The party was highly critical of the National Peasants' Party government, accusing it of fostering paramilitary groups such as the Voinici and Chemăriști, modelled after Italian fascist Blackshirts, of enabling the Vlad Țepeș League and the Iron Guard, and of suppressing workers’ political and professional organisations. Vyzvolennia also condemned the nationalist Ukrainian National Party (UNP) for its collaboration with the government, including its support for tax hikes and the continued state of siege in Ukrainian regions, which the party viewed as direct insults to the Ukrainian people.
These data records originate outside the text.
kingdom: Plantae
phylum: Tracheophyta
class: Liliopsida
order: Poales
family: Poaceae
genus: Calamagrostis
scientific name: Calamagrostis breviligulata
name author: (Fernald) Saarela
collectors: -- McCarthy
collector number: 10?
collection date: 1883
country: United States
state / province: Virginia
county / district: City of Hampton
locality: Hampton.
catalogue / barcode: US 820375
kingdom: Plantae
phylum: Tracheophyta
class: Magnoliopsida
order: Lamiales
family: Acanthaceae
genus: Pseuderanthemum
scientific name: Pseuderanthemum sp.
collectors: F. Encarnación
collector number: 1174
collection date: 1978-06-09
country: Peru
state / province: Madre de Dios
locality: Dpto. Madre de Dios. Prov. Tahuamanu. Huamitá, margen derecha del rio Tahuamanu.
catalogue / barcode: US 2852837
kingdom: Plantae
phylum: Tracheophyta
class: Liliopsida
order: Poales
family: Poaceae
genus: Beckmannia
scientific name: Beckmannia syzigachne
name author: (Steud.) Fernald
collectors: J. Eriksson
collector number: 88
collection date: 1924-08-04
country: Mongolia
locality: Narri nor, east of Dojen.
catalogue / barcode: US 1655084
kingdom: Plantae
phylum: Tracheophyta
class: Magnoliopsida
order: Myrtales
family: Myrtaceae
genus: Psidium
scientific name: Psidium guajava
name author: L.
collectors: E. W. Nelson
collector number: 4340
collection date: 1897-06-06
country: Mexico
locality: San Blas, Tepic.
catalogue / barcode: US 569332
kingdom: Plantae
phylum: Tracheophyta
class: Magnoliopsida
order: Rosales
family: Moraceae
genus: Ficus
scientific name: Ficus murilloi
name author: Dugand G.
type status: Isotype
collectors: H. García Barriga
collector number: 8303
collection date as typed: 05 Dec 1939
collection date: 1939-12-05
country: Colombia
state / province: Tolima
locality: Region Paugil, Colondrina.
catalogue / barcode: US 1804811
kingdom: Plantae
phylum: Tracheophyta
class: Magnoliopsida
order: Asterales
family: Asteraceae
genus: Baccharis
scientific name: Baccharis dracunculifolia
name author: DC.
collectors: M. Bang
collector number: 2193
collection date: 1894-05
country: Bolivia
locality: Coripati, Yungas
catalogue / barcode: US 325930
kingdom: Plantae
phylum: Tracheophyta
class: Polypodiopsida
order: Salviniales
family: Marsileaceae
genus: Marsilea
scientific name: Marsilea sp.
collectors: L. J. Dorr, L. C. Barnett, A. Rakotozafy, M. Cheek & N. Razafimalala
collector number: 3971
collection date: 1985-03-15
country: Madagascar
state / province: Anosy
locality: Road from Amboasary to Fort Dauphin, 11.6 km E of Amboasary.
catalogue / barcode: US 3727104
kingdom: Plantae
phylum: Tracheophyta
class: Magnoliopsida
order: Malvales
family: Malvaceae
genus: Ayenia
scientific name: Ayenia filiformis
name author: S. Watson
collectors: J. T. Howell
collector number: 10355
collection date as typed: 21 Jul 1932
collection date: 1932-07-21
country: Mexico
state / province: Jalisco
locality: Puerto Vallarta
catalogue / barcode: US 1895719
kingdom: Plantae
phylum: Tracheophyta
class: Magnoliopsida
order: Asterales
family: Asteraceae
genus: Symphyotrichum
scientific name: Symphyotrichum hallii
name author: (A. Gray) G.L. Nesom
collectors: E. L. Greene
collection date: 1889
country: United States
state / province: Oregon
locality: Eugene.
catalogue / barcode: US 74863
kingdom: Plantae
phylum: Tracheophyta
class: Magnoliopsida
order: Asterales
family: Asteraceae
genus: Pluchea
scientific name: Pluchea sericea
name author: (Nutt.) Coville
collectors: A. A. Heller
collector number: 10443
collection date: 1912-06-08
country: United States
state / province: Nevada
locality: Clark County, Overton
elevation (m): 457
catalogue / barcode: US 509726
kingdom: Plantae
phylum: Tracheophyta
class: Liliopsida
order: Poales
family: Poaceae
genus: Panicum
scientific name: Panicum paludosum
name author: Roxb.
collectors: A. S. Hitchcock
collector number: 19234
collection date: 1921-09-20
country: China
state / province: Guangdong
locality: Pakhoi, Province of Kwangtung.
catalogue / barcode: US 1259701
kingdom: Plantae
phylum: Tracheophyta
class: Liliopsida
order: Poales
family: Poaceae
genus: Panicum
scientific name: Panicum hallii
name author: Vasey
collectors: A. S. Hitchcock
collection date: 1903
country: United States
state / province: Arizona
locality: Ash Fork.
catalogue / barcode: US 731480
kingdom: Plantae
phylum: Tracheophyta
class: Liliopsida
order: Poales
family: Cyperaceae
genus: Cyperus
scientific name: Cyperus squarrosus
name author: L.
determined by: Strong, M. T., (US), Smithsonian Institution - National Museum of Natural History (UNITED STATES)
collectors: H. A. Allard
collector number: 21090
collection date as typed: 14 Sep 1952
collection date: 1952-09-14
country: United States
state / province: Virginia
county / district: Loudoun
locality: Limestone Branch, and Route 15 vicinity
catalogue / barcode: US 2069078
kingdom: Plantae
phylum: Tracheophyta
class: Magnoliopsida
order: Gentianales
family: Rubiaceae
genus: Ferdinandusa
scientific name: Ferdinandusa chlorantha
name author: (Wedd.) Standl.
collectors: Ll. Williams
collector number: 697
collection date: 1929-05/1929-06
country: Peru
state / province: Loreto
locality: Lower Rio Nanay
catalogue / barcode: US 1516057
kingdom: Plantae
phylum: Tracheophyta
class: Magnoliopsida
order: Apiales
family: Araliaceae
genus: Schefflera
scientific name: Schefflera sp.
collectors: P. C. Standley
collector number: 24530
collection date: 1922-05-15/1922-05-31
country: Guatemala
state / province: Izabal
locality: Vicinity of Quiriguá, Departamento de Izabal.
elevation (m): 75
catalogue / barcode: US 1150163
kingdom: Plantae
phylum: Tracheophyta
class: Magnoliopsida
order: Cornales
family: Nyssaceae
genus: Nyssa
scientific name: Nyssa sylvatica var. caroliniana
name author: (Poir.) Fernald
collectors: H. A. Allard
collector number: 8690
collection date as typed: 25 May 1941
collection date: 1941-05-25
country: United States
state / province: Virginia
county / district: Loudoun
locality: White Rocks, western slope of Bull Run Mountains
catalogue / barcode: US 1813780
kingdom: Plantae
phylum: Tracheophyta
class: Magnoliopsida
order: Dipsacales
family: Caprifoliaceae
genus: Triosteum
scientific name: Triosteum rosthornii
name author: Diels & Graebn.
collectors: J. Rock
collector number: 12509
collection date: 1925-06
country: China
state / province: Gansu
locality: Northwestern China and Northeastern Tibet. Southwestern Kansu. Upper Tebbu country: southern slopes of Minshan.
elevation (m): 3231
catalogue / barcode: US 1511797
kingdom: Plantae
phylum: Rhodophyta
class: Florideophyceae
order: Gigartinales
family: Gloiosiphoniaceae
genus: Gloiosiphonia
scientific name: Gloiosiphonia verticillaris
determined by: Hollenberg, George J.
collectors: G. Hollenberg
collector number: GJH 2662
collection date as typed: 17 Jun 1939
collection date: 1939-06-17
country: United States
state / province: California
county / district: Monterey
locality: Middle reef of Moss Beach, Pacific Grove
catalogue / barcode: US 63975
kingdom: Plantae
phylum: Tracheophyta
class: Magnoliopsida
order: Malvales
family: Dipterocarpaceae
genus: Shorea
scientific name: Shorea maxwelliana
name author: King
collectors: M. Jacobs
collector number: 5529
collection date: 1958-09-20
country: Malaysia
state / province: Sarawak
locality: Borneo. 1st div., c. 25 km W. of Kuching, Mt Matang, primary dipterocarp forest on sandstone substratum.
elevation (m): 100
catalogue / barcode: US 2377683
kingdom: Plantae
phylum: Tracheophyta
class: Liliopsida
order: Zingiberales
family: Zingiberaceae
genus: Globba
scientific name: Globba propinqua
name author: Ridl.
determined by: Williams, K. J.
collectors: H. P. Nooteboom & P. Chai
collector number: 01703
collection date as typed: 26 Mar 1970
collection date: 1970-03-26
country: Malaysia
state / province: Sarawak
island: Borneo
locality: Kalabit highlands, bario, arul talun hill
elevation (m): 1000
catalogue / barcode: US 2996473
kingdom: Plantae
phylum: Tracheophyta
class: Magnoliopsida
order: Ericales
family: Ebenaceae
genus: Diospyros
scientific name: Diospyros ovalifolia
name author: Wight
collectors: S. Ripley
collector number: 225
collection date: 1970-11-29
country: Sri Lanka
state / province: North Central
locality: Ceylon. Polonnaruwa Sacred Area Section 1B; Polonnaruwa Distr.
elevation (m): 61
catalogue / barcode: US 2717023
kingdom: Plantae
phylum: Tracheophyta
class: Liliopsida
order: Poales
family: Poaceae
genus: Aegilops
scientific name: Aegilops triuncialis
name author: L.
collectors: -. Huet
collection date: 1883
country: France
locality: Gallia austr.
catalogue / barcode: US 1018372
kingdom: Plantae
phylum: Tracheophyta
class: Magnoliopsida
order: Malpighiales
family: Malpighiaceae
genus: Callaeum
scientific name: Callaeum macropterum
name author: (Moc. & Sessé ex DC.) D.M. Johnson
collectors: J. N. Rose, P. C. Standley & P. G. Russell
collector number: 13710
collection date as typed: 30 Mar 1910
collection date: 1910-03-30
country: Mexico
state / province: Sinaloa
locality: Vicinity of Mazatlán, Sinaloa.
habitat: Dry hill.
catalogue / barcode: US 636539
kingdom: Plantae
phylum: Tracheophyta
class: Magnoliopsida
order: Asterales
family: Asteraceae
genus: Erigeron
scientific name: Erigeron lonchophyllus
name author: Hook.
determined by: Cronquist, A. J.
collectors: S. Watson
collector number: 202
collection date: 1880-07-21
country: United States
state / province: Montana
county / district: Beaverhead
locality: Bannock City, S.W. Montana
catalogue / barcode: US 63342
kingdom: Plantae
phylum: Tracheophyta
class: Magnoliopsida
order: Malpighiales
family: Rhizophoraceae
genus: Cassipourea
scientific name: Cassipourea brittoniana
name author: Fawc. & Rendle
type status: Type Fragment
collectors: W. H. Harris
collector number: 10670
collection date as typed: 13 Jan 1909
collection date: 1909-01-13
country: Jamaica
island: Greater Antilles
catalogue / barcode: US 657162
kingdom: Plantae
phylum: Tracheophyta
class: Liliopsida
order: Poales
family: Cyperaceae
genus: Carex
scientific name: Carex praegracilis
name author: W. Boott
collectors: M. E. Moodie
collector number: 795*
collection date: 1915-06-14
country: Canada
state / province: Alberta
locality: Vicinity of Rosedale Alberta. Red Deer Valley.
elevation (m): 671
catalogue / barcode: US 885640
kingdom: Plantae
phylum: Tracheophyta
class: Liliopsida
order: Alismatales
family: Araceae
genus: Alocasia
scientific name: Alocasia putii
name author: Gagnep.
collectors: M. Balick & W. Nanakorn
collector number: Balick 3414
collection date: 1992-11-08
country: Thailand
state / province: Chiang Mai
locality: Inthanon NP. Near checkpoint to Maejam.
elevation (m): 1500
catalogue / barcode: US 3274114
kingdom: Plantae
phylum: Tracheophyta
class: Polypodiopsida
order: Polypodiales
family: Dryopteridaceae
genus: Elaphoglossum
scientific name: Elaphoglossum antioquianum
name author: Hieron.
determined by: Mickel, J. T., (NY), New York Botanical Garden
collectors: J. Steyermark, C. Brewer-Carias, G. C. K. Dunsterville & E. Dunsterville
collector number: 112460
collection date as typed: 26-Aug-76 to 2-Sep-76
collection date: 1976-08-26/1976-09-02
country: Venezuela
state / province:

The UNP was further criticised for its declarations of loyalty to a government that, in Vyzvolennia’s view, perpetuated the exploitation and oppression of Ukrainians. Similarly, the Romanian Social Democrats (PSD) were accused of betraying minority interests by aligning with the government’s stance on Ukrainian schools, effectively delaying their establishment while existing ones faced encroachment and Romanianisation. The PSD was also accused of denouncing Ukrainian revolutionary activists to the authorities. Vyzvolennias critique extended to Ukrainian nationalist newspapers such as Chas, Ridny Krai, and Khliborobska Pratsa, accusing them of opportunism and pandering to whoever paid them better. Highlighting what it saw as the dangers of nationalism, Vyzvolennia condemned the attack by Ukrainian nationalist students on a Jewish temple in Șipeniț as evidence of the shared chauvinistic and fascist tendencies among nationalist movements.